Must meet all three: How to name files - Jennifer Bryan
- Machine-readable
- Human-readable
- Sortable
dataset-name_time-granularity_grouping_year.extension
-
Lower case underscore naming convention
-
Descriptive file names
-
An underscore separates the different descriptors
-
Hyphens are used in place of spaces within descriptors
Descriptors
- Order file should be run (00-10)
- Dataset Name, Source, Location
- Time granularity (hourly, daily, minutely, yearly, etc.)
- Grouping categorizer ex ‘by-age’, ‘by-cd’, ‘by-cd-age’
- Date or Year
Examples:
- acs_unemployment_by-cd_2018.csv
- 😢 N_per_day_age_pop.csv → 🥳 nys_doc-population_daily_by-age
- No dots in variables names (not python friendly)
- Lower case underscore naming convention
- Descriptive
- Comment first use of variable (if not completely obvious)
- Functions and prior scripts should be referenced at the top of every file.
- Each file should do one thing.
- Functions or complicated cleaning or scraping should be put into its own script.
- Often is a .R or .PY script
- There can be a file that calls or references previous files. (One file to run it all or to produce final outputs)
- Often is a .RMD or .IPYNB or bash file
- Functions or complicated cleaning or scraping should be put into its own script.
- Avoid hard-coding values into your code.
- Recommend DRY code. Turn repeated code into a function that takes the changes as parameters.
- Files that depend on other files require a numbered file name.
- Delineate sections of code
- Explain parameter choices of functions or hard-coded values
- Explain first use of variable (if not completely obvious)

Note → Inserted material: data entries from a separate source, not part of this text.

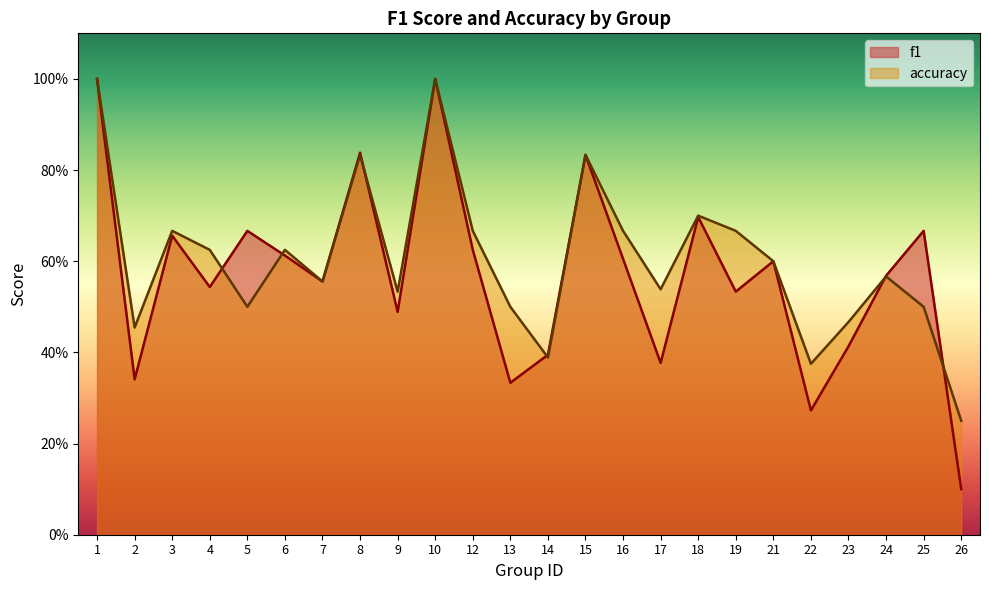

The value of accuracy at 15 is 0.6. True or false?

False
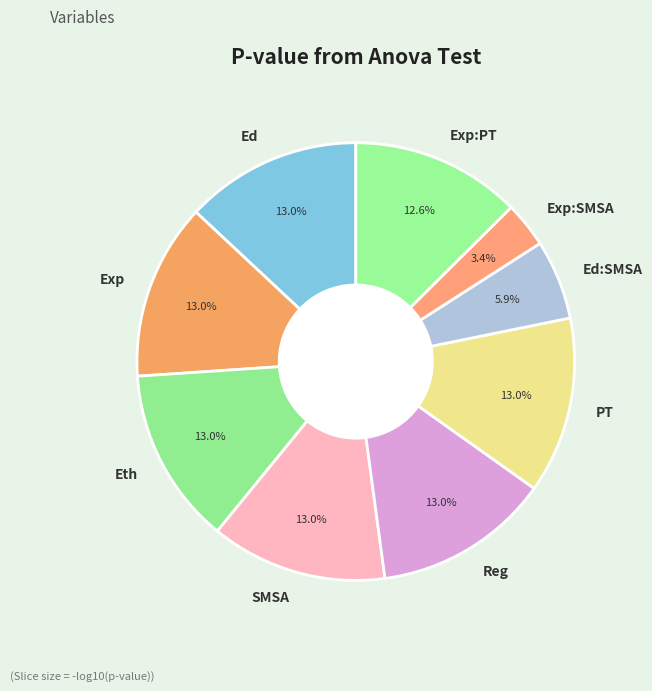

Does SMSA represent more than half of the total?

No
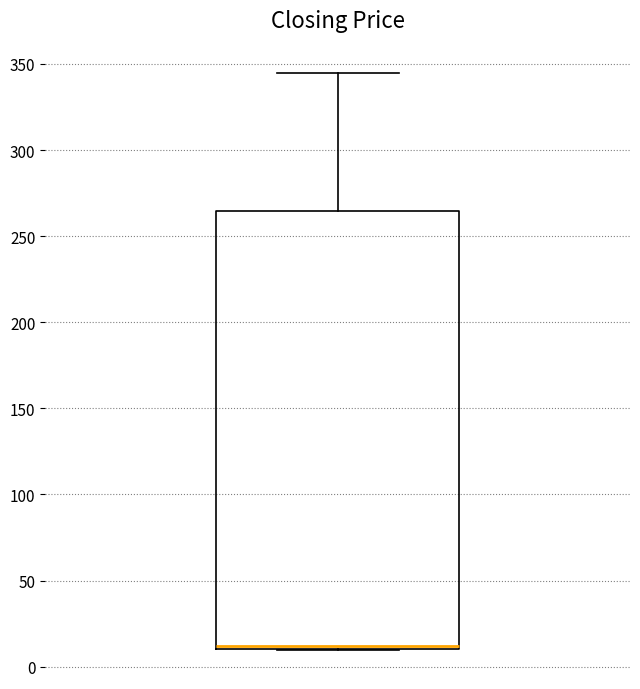

Transcribe this box plot: give where the median line is, the range the box spans, and where the two whiskers end, as read against the y-axis. The values are not printed on the chart, so give them approximately, as read against the axis.

median 10 (just above the box's lower edge), box 10 to 265, whiskers 10 to 345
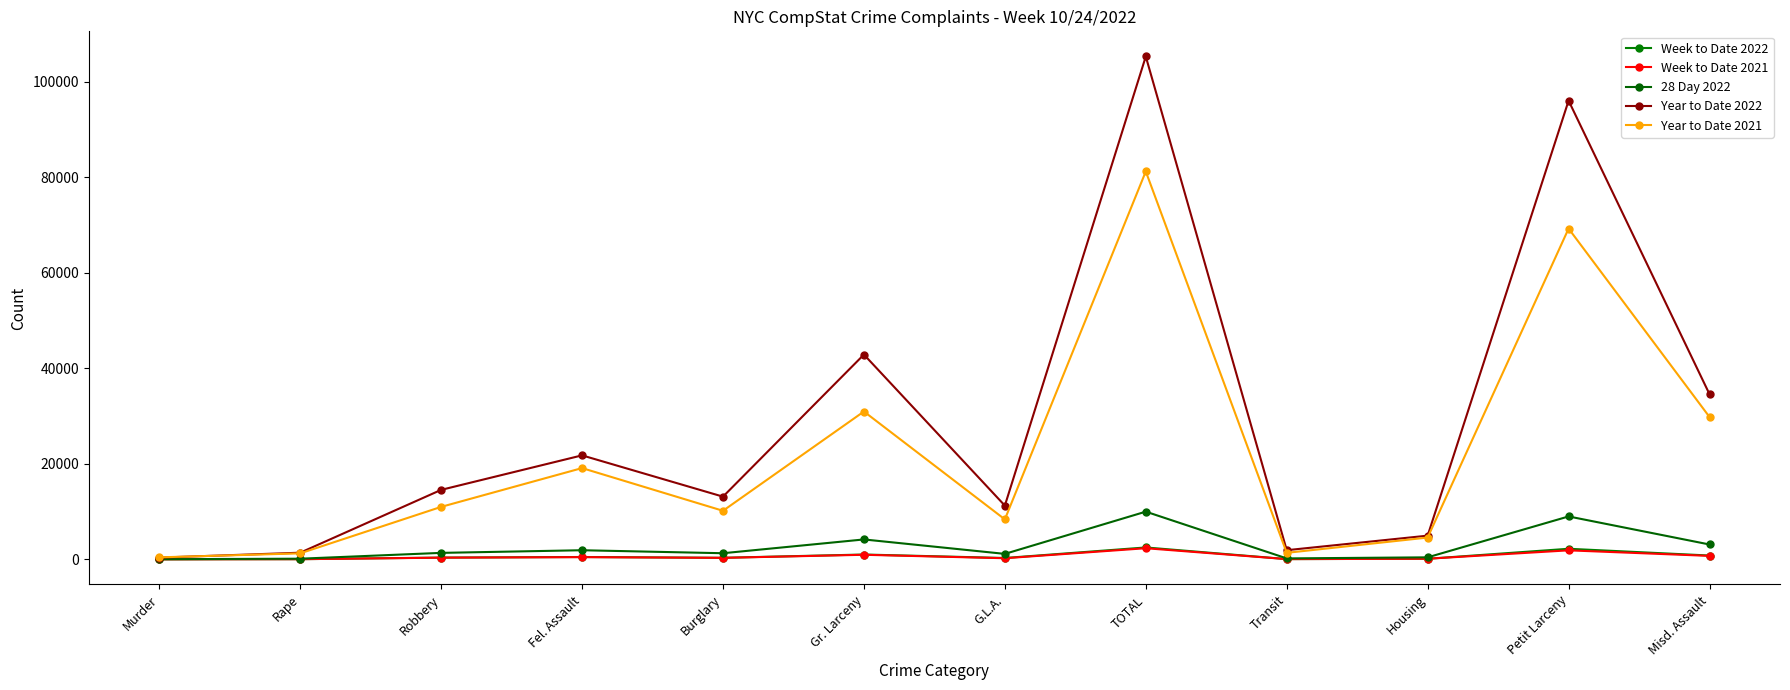

True or false: Week to Date 2021 and Year to Date 2022 cross at least once.

False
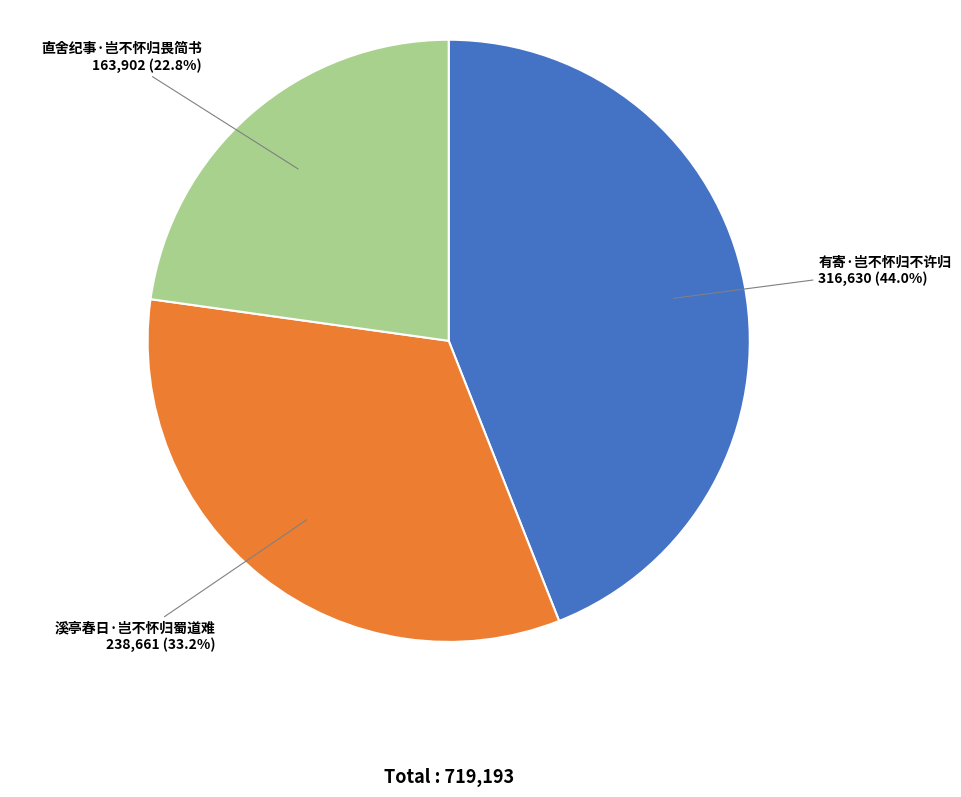

To the nearest percent, what portion does 直舍纪事·岂不怀归畏简书 represent?

23%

There are two types of repositories: project and collection.
For project repositories:
- Each data request is its own repo.
- The Readme, About, and Tags are filled out.
- No passwords are ever shown on a repo.
- If there is no private data, then repo is destined to be public.
- When cleaning up a repo, old, unused code/data/visuals can be placed into an 'archived' called folder.